Perfection does not exist. It is a feel good word to describe one’s egotistical response to one’s best effort. One’s best effort is just that nothing more. No best effort is without faults. Even the universe is not perfect. Things keep banging into each other and annihilating each other. In conclusion it is an egotistical expression nothing more. An extreme form of hyperbole. Humans are imperfect and so is the world they live in so the best way is to accept one’s imperfections, try to improve and be happy. Do unto others as you would have them do unto you is the golden rule. Criminally challenged excepted of course. Regards.k
We can not imagine perfection.
We could not return to this world if we did.
It would have at that point become intolerable.
The only perfection we have now are perfect examples of imperfection.
Perfection is a concept, a direction, an asymptote; and it can be deliberately enabled by specific criteria and limits within which perfection is obtainable.

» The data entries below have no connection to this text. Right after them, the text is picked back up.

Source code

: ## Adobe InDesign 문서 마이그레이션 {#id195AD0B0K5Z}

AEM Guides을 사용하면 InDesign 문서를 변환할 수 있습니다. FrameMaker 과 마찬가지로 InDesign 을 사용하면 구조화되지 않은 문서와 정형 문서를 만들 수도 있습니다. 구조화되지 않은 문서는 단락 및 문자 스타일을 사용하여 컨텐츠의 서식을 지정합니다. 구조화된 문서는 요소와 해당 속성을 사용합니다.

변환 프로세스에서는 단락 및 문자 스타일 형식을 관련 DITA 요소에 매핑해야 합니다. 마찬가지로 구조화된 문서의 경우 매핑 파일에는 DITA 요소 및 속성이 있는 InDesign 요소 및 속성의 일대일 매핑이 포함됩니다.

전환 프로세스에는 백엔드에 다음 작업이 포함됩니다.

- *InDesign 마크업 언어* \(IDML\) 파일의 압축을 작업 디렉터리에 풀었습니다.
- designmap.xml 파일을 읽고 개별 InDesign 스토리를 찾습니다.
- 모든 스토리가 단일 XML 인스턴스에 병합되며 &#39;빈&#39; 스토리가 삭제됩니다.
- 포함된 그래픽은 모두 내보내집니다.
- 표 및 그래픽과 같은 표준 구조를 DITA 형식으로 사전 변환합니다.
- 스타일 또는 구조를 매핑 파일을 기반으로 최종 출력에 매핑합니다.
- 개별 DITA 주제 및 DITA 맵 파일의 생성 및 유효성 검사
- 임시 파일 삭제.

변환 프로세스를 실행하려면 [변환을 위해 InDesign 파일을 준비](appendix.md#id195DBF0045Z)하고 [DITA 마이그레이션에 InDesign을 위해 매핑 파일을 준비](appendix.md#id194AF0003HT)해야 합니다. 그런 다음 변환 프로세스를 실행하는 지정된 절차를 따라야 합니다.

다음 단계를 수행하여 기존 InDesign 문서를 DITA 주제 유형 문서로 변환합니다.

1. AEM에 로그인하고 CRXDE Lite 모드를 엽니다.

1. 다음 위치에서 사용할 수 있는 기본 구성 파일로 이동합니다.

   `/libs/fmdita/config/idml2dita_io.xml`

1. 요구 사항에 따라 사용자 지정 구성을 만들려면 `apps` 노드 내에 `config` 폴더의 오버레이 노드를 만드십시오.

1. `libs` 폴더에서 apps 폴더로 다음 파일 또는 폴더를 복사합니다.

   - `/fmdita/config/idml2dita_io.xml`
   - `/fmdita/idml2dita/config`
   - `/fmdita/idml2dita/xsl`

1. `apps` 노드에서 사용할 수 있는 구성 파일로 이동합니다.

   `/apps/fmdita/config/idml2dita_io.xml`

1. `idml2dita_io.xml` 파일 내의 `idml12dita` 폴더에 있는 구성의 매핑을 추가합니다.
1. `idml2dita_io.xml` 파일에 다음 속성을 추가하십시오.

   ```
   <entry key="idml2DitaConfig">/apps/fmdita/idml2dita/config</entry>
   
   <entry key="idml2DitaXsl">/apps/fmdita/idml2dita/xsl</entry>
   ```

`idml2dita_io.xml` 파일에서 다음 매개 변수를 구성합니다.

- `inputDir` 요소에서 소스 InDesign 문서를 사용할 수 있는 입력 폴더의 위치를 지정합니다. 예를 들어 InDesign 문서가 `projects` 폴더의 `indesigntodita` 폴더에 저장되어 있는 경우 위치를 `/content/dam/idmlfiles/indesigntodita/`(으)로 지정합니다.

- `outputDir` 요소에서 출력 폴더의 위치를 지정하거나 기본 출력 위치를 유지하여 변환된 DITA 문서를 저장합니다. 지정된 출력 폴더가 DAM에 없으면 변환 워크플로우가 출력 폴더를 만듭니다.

It has a fluid relation with the absolute – a thing can be “more perfect”, but can’t be “very perfect”.
I have worked on some of the most perfect works of man: ultra-pure water, and its application which is perfect (enough) Silicon semi-conductor integrated circuits. Synthetic water purification long ago exceeded the most pure water on Earth, which was water trapped millions of years ago in impermeable formations. Ultra-pure process water is beyond 1 part per billion impurity (9 nines), and is used in 200 to 500 wet steps of Silicon manufacturing to produce electronic machines with trillions of working parts.

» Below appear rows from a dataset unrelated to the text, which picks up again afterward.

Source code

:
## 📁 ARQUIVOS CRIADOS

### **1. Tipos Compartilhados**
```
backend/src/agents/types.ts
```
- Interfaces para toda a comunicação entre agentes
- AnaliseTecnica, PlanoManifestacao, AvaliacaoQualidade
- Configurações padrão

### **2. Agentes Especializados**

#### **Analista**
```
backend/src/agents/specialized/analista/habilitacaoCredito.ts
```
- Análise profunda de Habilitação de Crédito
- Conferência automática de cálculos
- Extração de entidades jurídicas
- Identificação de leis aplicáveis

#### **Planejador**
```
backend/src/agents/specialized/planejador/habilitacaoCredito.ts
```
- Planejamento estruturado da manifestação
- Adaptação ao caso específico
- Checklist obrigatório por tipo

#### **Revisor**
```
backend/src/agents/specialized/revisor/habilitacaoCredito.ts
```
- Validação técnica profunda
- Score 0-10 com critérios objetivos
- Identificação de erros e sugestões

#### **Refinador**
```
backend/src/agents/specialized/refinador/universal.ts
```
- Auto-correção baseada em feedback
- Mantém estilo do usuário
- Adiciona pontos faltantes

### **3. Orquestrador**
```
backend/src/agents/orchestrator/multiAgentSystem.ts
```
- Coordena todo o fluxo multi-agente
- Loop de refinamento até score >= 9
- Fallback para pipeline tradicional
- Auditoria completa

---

My rule of recording audio is “Human Is Better Than Perfect”. This is understood by music practitioners to mean that ink on paper only conveys a fraction of the meaning of music, and always the lesser half. Music comes from fingers and lips, and conveys the rhythms of breathing and heartbeat which course through the body and modulate the sound. It also includes the rhythms and inflections of emotion and the vibrations of thought itself. It reacts to the audience and the zeitgeist of current events. It even includes the micro-sounds of the direct environment, whether city or Nature which are never completely silent.
I only listen to live recordings, which always include these human factors. I have no interest in the fantasy world of studios where all the “imperfections” are smoothed away leaving a fantasy world with no errant frequencies, but mangled time. Every possible audio processing step that changes the sound, every knob in a recording studio, causes inherent AUDIBLE time distortion. REAL recordings have every microsecond laid out in precise order so that a forensic accounting, no matter how fine, will confirm the minute details of an event that took place between humans with all the imperfections that prove it was not falsified.
If nothing in the recording is added, subtracted, moved, adjusted or spliced then it is valid. This is my goal of perfection.
Therefore my ideal format is DSD because you can’t process a one bit recording. This is also why it is an anathema to most recording, mixing and mastering engineers and producers, because they can’t make their mark on the sound. Mixing is distortion. Zero knob rules!